[MATERIAL SUPPLIED Boundary: Start]
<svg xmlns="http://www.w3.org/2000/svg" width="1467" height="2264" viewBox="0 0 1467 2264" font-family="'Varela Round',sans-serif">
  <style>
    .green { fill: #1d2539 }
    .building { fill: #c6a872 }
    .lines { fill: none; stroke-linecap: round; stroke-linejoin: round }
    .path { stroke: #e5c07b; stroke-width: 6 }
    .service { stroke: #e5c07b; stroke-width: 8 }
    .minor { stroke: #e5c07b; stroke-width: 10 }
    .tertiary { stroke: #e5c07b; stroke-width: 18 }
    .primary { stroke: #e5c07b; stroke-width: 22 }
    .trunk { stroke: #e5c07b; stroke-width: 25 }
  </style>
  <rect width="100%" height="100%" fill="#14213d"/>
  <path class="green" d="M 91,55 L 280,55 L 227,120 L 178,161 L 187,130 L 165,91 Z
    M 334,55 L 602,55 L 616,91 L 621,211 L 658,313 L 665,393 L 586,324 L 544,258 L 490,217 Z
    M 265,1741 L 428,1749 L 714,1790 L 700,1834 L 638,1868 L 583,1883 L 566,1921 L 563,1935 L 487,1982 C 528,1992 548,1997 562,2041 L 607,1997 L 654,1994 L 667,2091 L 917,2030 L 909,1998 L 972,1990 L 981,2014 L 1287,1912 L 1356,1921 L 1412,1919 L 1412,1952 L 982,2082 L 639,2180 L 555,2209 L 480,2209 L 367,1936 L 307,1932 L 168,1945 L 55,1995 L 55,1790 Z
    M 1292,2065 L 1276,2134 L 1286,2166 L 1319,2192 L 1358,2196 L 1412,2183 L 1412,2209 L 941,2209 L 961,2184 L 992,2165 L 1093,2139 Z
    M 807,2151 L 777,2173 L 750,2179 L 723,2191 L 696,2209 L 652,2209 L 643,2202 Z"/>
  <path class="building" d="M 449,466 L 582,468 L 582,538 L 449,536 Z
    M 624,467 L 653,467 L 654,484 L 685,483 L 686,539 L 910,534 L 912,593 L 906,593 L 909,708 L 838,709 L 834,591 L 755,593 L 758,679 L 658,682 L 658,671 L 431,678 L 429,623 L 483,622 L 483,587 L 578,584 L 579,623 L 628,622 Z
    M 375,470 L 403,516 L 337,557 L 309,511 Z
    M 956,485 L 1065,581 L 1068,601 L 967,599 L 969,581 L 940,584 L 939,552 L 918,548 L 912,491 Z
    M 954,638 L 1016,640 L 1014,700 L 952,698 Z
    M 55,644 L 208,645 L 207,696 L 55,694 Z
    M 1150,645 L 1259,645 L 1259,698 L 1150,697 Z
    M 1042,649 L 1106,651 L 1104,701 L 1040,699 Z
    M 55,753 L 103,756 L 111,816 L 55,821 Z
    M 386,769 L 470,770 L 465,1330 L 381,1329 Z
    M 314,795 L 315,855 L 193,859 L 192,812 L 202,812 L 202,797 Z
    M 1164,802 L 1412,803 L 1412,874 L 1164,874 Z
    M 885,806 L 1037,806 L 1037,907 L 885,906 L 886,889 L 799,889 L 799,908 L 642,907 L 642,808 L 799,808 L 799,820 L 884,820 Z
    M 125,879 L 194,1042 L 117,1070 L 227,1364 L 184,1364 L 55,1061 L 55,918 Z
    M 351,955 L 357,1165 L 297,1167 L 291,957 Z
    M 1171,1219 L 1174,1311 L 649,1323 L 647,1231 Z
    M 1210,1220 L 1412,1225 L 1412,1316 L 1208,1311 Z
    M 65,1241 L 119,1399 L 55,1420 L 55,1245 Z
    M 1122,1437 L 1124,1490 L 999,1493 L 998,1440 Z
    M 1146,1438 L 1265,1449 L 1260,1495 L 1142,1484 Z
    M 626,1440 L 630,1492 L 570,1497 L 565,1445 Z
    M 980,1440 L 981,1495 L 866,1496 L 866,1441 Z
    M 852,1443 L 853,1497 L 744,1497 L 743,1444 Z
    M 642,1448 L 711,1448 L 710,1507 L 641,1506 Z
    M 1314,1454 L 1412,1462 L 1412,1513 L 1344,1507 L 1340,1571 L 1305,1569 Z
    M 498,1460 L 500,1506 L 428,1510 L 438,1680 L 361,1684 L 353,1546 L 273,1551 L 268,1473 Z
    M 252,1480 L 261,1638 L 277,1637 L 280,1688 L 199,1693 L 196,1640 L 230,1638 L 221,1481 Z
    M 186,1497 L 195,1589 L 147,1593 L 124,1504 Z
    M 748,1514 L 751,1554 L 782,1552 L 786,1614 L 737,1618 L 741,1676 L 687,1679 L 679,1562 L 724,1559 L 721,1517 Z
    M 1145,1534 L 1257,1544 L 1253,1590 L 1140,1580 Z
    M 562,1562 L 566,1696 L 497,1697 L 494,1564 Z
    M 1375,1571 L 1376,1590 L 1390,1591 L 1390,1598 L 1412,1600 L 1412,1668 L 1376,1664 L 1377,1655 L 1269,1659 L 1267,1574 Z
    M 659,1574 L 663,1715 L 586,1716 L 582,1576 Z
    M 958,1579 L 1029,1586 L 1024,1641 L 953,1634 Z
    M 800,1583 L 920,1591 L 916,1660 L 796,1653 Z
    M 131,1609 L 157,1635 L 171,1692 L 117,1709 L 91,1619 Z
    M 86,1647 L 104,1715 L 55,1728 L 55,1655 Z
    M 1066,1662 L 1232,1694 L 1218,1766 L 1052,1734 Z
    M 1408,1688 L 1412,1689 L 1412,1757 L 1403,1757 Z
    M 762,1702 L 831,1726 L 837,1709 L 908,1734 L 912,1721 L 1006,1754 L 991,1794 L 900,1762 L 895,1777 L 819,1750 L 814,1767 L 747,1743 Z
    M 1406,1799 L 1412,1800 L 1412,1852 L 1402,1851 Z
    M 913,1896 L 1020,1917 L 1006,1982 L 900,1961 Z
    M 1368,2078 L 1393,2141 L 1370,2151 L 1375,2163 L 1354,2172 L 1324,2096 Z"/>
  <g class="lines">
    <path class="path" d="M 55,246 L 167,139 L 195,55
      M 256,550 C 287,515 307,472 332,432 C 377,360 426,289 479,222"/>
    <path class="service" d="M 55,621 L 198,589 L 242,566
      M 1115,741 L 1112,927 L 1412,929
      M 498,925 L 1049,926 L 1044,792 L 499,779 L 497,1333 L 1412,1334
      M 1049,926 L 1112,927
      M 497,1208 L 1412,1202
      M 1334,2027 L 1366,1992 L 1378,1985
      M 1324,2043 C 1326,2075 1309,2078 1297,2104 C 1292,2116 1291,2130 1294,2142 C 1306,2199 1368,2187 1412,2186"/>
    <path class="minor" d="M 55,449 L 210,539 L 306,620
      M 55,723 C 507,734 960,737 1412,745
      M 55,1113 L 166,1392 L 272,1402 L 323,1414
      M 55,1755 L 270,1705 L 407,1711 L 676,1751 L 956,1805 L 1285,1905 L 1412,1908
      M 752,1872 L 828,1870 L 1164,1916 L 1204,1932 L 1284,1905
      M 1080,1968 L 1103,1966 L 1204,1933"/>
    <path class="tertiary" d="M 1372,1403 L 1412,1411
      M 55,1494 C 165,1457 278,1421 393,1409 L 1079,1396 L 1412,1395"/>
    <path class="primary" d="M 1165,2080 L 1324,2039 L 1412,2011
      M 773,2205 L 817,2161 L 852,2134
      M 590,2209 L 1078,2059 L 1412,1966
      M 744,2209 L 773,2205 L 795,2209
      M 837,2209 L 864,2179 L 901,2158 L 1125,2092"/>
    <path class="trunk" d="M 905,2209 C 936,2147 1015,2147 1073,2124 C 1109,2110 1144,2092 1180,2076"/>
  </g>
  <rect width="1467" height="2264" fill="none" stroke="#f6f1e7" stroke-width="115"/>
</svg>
[MATERIAL SUPPLIED Boundary: End]
WHAT YOU HAVE TO DO —
Once you find the string "lines" in a line of the records, copy that line.

REPLY —
    .lines { fill: none; stroke-linecap: round; stroke-linejoin: round }
  <g class="lines">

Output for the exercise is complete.